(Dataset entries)
=======

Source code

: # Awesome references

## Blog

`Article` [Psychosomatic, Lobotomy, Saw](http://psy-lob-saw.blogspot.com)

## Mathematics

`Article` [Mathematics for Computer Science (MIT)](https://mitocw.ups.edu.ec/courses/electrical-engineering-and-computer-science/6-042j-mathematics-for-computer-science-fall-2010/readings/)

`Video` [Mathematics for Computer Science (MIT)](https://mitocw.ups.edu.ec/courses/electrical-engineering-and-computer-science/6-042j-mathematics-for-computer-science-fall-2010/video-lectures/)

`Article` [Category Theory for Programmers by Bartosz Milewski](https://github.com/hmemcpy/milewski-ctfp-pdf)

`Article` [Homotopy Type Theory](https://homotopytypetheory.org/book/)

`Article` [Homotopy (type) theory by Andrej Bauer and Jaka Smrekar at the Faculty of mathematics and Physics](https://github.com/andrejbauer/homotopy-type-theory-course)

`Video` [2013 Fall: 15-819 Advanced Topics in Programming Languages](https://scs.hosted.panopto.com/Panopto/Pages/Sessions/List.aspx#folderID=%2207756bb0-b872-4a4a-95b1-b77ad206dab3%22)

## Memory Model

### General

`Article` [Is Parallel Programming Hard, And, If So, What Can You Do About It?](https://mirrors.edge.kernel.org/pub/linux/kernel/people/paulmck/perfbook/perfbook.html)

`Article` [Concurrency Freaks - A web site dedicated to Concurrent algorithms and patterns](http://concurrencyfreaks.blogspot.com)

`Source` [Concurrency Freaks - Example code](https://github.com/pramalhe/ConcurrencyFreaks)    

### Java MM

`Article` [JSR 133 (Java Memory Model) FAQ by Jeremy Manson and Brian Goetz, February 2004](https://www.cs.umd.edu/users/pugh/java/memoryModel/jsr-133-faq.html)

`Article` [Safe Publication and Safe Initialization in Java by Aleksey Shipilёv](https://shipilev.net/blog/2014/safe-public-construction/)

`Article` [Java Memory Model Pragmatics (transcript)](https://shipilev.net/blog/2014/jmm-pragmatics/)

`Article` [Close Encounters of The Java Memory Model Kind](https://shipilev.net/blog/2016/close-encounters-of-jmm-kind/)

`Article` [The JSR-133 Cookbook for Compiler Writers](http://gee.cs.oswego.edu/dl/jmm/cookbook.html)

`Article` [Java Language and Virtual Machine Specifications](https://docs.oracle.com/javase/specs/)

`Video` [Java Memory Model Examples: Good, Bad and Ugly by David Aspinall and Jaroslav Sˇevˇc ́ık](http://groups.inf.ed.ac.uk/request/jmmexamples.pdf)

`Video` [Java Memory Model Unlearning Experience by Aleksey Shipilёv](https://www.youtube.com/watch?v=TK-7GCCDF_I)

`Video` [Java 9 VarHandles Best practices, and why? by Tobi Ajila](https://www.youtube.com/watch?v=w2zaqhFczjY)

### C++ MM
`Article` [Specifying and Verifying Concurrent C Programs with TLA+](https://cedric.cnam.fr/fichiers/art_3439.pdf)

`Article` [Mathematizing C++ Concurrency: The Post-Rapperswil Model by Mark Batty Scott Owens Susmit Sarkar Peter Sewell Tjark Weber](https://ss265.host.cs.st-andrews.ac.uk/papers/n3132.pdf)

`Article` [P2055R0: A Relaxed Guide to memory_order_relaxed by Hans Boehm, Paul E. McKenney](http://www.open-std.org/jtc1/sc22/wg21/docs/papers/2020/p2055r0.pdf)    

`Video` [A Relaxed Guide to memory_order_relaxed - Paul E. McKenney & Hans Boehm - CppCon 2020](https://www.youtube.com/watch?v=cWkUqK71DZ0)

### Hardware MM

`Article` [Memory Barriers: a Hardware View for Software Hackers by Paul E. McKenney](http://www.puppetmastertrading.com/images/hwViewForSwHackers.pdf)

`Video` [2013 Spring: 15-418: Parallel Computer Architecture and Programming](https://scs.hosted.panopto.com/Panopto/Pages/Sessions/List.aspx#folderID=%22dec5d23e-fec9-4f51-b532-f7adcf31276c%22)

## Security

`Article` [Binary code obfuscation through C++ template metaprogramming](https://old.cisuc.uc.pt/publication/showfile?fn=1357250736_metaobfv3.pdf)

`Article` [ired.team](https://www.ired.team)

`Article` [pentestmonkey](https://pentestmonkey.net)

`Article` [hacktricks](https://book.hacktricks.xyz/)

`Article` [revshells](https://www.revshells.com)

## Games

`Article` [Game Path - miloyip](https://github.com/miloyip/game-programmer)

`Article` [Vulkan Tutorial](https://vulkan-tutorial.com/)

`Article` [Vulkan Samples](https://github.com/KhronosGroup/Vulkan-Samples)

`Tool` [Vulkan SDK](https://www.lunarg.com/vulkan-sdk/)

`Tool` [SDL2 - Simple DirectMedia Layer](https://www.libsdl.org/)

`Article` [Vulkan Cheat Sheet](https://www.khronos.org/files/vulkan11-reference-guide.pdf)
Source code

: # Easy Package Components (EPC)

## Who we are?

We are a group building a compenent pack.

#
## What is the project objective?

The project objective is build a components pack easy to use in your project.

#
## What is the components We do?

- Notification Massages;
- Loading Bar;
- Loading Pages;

=======

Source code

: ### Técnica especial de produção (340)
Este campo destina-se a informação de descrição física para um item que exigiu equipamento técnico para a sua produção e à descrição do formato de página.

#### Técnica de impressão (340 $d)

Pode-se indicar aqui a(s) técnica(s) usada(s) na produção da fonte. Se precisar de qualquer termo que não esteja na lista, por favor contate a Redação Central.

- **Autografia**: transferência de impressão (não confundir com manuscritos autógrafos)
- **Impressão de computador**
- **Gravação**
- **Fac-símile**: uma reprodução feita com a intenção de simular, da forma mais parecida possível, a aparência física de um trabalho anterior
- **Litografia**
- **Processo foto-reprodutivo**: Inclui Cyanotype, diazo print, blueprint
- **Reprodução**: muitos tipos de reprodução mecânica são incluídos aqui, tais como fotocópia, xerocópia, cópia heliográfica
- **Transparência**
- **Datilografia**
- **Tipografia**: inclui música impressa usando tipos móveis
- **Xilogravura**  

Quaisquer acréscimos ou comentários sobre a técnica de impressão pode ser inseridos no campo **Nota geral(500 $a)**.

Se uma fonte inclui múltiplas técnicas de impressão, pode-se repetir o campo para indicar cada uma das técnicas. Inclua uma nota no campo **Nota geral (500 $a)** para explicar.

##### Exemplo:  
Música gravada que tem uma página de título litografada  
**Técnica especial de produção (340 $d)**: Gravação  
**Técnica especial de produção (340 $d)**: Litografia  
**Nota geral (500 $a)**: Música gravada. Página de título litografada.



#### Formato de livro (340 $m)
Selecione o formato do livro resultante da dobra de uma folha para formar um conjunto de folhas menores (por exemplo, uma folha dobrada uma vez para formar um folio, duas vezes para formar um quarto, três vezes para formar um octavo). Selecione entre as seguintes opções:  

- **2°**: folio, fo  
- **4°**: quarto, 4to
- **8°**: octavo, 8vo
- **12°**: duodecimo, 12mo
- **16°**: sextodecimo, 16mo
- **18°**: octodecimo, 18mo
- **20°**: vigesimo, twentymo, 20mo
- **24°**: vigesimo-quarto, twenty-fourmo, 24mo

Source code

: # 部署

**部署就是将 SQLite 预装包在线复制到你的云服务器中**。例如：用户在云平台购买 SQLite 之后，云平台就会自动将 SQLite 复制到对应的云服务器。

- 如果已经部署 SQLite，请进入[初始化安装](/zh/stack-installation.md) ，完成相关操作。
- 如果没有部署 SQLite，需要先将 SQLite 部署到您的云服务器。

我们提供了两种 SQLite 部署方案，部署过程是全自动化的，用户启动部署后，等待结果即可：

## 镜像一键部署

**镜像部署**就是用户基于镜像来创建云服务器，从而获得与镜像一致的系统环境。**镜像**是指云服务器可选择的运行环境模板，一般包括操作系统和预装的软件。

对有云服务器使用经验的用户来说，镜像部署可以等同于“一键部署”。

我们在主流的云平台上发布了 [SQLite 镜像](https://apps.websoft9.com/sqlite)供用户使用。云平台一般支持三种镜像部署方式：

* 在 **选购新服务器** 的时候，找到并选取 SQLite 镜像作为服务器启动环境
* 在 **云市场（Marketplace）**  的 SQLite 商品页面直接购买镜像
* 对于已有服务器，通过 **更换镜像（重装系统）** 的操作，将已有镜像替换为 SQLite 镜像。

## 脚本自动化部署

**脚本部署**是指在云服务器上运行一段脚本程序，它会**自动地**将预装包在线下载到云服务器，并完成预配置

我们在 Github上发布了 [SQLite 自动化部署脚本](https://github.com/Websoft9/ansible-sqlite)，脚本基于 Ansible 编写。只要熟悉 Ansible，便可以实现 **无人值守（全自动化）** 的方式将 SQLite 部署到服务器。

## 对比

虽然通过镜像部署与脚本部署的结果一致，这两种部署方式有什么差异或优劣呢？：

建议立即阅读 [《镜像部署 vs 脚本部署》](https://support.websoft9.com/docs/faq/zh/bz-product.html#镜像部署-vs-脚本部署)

=======

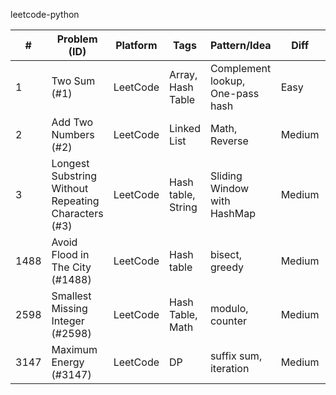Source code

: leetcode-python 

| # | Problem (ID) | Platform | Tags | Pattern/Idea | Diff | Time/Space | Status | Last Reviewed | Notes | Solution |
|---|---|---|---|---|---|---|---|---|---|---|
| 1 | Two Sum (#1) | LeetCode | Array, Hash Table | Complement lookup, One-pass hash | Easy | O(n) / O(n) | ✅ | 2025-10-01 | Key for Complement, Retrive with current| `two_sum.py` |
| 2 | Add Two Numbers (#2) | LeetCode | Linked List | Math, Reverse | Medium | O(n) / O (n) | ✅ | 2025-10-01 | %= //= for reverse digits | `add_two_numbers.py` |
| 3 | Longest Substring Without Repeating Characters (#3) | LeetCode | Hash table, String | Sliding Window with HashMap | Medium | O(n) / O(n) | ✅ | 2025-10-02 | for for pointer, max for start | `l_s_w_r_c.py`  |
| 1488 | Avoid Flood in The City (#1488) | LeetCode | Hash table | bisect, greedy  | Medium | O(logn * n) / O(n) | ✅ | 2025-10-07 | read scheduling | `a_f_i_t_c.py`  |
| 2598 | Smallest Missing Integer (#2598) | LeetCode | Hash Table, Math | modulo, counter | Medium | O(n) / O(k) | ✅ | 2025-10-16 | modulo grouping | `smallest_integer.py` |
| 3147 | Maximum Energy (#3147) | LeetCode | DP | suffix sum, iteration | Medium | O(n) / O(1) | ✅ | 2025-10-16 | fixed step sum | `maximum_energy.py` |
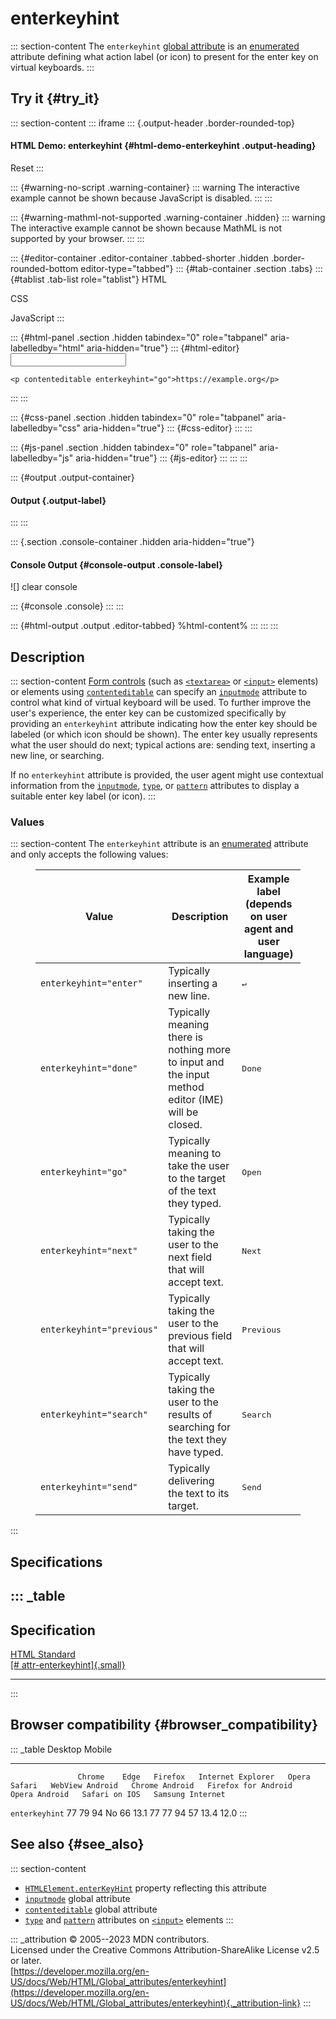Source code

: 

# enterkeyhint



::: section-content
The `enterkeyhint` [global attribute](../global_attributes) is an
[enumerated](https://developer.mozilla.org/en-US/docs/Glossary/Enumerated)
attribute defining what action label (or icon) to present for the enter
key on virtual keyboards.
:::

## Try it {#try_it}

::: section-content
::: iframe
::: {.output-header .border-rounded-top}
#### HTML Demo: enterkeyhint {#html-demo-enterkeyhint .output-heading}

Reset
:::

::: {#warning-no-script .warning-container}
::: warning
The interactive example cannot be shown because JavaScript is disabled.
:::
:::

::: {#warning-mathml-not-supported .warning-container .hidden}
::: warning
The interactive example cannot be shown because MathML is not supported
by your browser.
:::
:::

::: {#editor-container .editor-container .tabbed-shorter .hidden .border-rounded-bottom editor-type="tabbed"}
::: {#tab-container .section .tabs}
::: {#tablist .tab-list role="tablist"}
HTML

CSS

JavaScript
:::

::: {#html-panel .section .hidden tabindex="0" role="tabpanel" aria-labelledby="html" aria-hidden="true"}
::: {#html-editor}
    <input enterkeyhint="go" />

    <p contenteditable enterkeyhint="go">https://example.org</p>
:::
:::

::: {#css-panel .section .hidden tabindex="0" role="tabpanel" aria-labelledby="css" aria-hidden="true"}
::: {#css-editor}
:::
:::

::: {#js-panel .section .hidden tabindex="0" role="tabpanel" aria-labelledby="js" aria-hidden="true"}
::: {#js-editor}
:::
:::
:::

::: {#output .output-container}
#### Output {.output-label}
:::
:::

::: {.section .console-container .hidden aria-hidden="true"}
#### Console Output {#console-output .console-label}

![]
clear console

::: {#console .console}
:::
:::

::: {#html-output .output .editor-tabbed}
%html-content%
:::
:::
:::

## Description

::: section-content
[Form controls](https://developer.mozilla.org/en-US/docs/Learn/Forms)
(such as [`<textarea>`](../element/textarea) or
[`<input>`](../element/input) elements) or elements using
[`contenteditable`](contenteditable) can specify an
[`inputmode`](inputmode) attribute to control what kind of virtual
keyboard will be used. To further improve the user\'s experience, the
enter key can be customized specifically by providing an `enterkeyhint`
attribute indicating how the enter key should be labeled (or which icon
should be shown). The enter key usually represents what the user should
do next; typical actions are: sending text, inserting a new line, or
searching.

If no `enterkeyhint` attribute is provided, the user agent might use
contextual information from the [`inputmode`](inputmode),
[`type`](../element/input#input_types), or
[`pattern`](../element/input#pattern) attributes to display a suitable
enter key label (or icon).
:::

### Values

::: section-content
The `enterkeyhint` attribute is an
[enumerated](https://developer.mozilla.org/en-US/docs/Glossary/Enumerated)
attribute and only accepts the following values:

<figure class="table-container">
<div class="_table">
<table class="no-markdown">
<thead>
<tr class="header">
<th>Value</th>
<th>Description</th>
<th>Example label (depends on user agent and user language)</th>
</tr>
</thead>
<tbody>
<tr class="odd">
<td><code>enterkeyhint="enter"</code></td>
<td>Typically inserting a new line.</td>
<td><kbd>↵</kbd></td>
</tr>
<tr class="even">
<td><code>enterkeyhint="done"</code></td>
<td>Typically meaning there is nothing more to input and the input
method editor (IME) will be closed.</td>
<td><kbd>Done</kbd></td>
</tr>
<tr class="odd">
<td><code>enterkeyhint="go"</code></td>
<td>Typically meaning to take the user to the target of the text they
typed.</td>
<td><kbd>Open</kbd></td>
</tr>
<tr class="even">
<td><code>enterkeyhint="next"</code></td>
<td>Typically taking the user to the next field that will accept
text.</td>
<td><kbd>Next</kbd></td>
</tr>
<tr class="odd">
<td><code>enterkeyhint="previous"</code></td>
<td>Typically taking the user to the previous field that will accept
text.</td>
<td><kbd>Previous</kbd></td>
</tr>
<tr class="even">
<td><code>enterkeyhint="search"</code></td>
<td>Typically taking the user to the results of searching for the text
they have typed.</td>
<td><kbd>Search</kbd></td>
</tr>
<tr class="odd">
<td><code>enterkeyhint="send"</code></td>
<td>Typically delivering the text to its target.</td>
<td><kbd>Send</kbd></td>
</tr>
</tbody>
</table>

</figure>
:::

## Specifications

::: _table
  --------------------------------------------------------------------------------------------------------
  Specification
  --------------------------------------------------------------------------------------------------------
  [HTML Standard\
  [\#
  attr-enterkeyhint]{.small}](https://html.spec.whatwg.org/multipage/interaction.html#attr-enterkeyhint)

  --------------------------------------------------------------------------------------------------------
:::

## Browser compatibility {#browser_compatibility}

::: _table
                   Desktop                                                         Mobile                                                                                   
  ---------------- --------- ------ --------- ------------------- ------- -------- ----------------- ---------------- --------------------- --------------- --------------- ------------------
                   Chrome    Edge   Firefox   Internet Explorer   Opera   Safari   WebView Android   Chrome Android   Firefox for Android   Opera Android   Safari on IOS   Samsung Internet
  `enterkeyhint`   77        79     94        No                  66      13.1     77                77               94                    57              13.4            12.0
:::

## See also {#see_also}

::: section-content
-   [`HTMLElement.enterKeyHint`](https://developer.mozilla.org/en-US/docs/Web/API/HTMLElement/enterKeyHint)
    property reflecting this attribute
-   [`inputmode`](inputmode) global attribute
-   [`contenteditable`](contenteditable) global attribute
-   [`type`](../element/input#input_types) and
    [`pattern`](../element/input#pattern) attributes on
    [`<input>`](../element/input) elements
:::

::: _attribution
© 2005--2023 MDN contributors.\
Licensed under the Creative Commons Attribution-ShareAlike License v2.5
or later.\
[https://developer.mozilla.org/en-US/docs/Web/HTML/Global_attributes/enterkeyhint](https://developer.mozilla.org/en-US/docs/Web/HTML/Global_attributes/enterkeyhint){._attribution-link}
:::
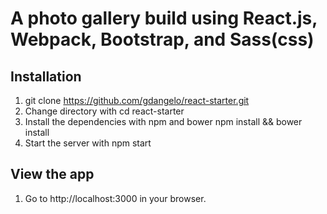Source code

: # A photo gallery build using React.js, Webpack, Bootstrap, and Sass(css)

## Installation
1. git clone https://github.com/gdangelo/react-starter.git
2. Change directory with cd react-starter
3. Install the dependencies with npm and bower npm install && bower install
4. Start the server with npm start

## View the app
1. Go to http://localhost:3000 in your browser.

=======

**Directions**
Read the records above. Show each line that has the string "Science".

**Solution for this problem**
`Article` [Mathematics for Computer Science (MIT)](https://mitocw.ups.edu.ec/courses/electrical-engineering-and-computer-science/6-042j-mathematics-for-computer-science-fall-2010/readings/)
`Video` [Mathematics for Computer Science (MIT)](https://mitocw.ups.edu.ec/courses/electrical-engineering-and-computer-science/6-042j-mathematics-for-computer-science-fall-2010/video-lectures/)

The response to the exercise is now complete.